Hereinafter, the micro laser beam irradiation method for micro fractional ablation according to the present invention will be described.

In the laser beam irradiation method, laser beams introduced into the handpiece are controlled to be irregularly reflected by the scanner so that they can be randomly irradiated. It is preferred that the accumulated amount of the laser beams irradiated per unit area be represented. In the micro fractional ablation treatment, each of the laser beams is caused to have a very small size, e.g., 50 μm to 200 μm, and then be irradiated on the skin. At this time, the micro laser beam has a penetration depth of up to 4 mm depending on its wavelength. Further, in this micro fractional ablation treatment, the micro laser beam is not irradiated throughout the entire surface of the skin but is discretely irradiated on the skin.
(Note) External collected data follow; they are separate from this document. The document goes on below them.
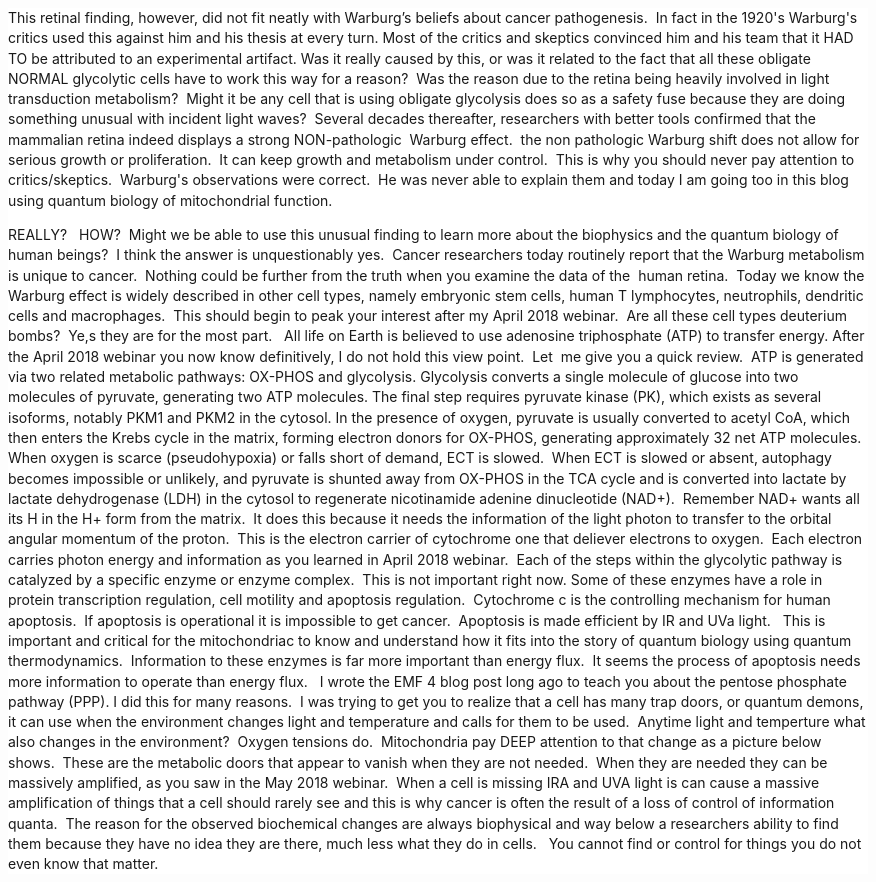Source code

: This retinal finding, however, did not fit neatly with Warburg’s beliefs about cancer pathogenesis.  In fact in the 1920's Warburg's critics used this against him and his thesis at every turn. Most of the critics and skeptics convinced him and his team that it HAD TO be attributed to an experimental artifact. Was it really caused by this, or was it related to the fact that all these obligate NORMAL glycolytic cells have to work this way for a reason?  Was the reason due to the retina being heavily involved in light transduction metabolism?  Might it be any cell that is using obligate glycolysis does so as a safety fuse because they are doing something unusual with incident light waves?  Several decades thereafter, researchers with better tools confirmed that the mammalian retina indeed displays a strong NON-pathologic  Warburg effect.  the non pathologic Warburg shift does not allow for serious growth or proliferation.  It can keep growth and metabolism under control.  This is why you should never pay attention to critics/skeptics.  Warburg's observations were correct.  He was never able to explain them and today I am going too in this blog using quantum biology of mitochondrial function.

REALLY?  
HOW? 
Might we be able to use this unusual finding to learn more about the biophysics and the quantum biology of human beings?  I think the answer is unquestionably yes.  Cancer researchers today routinely report that the Warburg metabolism is unique to cancer.  Nothing could be further from the truth when you examine the data of the  human retina.  Today we know the Warburg effect is widely described in other cell types, namely embryonic stem cells, human T lymphocytes, neutrophils, dendritic cells and macrophages.  This should begin to peak your interest after my April 2018 webinar.  Are all these cell types deuterium bombs?  Ye,s they are for the most part.  
All life on Earth is believed to use adenosine triphosphate (ATP) to transfer energy. After the April 2018 webinar you now know definitively, I do not hold this view point.  Let  me give you a quick review.  ATP is generated via two related metabolic pathways: OX-PHOS and glycolysis. Glycolysis converts a single molecule of glucose into two molecules of pyruvate, generating two ATP molecules. The final step requires pyruvate kinase (PK), which exists as several isoforms, notably PKM1 and PKM2 in the cytosol. In the presence of oxygen, pyruvate is usually converted to acetyl CoA, which then enters the Krebs cycle in the matrix, forming electron donors for OX-PHOS, generating approximately 32 net ATP molecules. When oxygen is scarce (pseudohypoxia) or falls short of demand, ECT is slowed.  When ECT is slowed or absent, autophagy becomes impossible or unlikely, and pyruvate is shunted away from OX-PHOS in the TCA cycle and is converted into lactate by lactate dehydrogenase (LDH) in the cytosol to regenerate nicotinamide adenine dinucleotide (NAD+).  Remember NAD+ wants all its H in the H+ form from the matrix.  It does this because it needs the information of the light photon to transfer to the orbital angular momentum of the proton.  This is the electron carrier of cytochrome one that deliever electrons to oxygen.  Each electron carries photon energy and information as you learned in April 2018 webinar.
 Each of the steps within the glycolytic pathway is catalyzed by a specific enzyme or enzyme complex.  This is not important right now. Some of these enzymes have a role in protein transcription regulation, cell motility and apoptosis regulation.  Cytochrome c is the controlling mechanism for human apoptosis.  If apoptosis is operational it is impossible to get cancer.  Apoptosis is made efficient by IR and UVa light.   This is important and critical for the mitochondriac to know and understand how it fits into the story of quantum biology using quantum thermodynamics.  Information to these enzymes is far more important than energy flux.  It seems the process of apoptosis needs more information to operate than energy flux.  
I wrote the EMF 4 blog post long ago to teach you about the pentose phosphate pathway (PPP). I did this for many reasons.  I was trying to get you to realize that a cell has many trap doors, or quantum demons, it can use when the environment changes light and temperature and calls for them to be used.  Anytime light and temperture what also changes in the environment?  Oxygen tensions do.  Mitochondria pay DEEP attention to that change as a picture below shows.  These are the metabolic doors that appear to vanish when they are not needed.  When they are needed they can be massively amplified, as you saw in the May 2018 webinar.  When a cell is missing IRA and UVA light is can cause a massive amplification of things that a cell should rarely see and this is why cancer is often the result of a loss of control of information quanta.  The reason for the observed biochemical changes are always biophysical and way below a researchers ability to find them because they have no idea they are there, much less what they do in cells.   You cannot find or control for things you do not even know that matter.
Therefore, a large part of the surface of the skin is not ablated as a whole, but the ablation is made to limited minute parts of the surface of the skin. When the number of minute parts to be ablated is very large, it is possible to obtain effects that 10 to 20% of a total area is ablated at a time.

Accordingly, laser beams to be irradiated are formed to have a small size and the laser beams are randomly irradiated using the scanner within a range in which the laser beams can be irradiated by the handpiece, thereby preventing thermal damage to the skin tissue due to the laser beams irradiated on the skin tissue.

Further, the number of the irradiated laser beams is calculated so that a user can always confirm the accumulated number of the irradiated laser beams per unit area, thereby treating the skin tissue while minimizing damage thereto. Herein, in order to know the accumulated number of the irradiated laser beams per unit area, the area of a part of the skin to be treated is first calculated or measured and then input into the control unit which in turn calculates the total number of laser beams to be irradiated on the input area. At this time, the laser beams are irradiated within the coverage of the cross-sectional area of the handpiece tip. In order to input the area of a part of the skin to be treated, any one method may be selected among a method of marking a grid pattern on the skin, counting the number of related scales and inputting the counted number; a method of calculating an area using a tape measure or the like and inputting the calculated area; a method of covering the part of the skin with a transparent mask with scales printed thereon, counting the number of related scales and inputting the counted number; a method of selecting a standard size of a face or the like; and the like.

By irradiating laser beams using such a method as described above, the skin tissue to be treated can be treated with minimized damage thereto.

The present invention is not limited to the embodiments described above, and those skilled in the art can make various modifications and changes thereto. The modifications and changes fall within the spirit and scope of the present invention defined by the appended claims.